Please compare the results with the 2.1 results to show the impact of using focal loss on tackling data imbalancedness.

In [None]:
from torchvision.ops import sigmoid_focal_loss

model2 = Net().to(device)
ce_loss = nn.CrossEntropyLoss()
criterion = sigmoid_focal_loss

for t in range(epochs):
    print(f"Epoch {t+1}\n-------------------------------")
    train(model2)
    test(model2)
print("Done!")

## 3) Tackle over-fitting
### 3.1) Use [Batch normalization layers](https://pytorch.org/docs/stable/generated/torch.nn.BatchNorm1d.html) to improve the results.
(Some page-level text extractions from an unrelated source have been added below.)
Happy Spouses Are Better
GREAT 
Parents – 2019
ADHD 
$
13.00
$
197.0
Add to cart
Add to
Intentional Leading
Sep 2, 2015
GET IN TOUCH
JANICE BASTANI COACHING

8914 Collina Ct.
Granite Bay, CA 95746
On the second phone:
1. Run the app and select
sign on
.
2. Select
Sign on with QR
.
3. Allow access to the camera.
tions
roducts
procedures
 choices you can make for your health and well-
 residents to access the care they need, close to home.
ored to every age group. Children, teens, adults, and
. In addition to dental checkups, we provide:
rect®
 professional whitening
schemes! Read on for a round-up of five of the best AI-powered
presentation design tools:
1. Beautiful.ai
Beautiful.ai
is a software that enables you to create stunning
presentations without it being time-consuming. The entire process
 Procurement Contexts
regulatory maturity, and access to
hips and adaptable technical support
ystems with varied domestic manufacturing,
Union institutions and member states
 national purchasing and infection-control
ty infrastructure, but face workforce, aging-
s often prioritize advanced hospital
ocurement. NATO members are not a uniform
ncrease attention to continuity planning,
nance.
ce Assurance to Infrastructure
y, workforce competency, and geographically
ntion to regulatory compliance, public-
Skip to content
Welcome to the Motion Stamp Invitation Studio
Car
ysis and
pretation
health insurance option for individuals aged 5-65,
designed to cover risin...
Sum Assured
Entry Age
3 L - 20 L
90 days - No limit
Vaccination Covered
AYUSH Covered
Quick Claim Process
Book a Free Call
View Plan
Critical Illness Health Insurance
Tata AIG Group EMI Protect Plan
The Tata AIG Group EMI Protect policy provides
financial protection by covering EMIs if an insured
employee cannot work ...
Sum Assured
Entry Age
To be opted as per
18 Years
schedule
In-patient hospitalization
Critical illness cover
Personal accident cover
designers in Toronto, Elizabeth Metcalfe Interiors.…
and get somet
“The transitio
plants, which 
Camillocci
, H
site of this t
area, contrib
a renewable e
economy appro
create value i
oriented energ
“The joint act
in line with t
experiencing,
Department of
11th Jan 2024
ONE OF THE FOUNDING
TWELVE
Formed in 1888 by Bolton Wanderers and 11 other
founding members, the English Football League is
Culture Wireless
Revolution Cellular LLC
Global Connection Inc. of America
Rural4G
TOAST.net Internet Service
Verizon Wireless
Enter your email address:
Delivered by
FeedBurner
Compare the results with previous ones.

For comparison, please draw AUC curve changes during different epochs (three curves for 2.1, 2.2, and 3.1)

## 4) Improve the results **(Bonus)**
### 4.1) Use the internet resources to further improve the results by changing layers, architecture, optimizer, etc.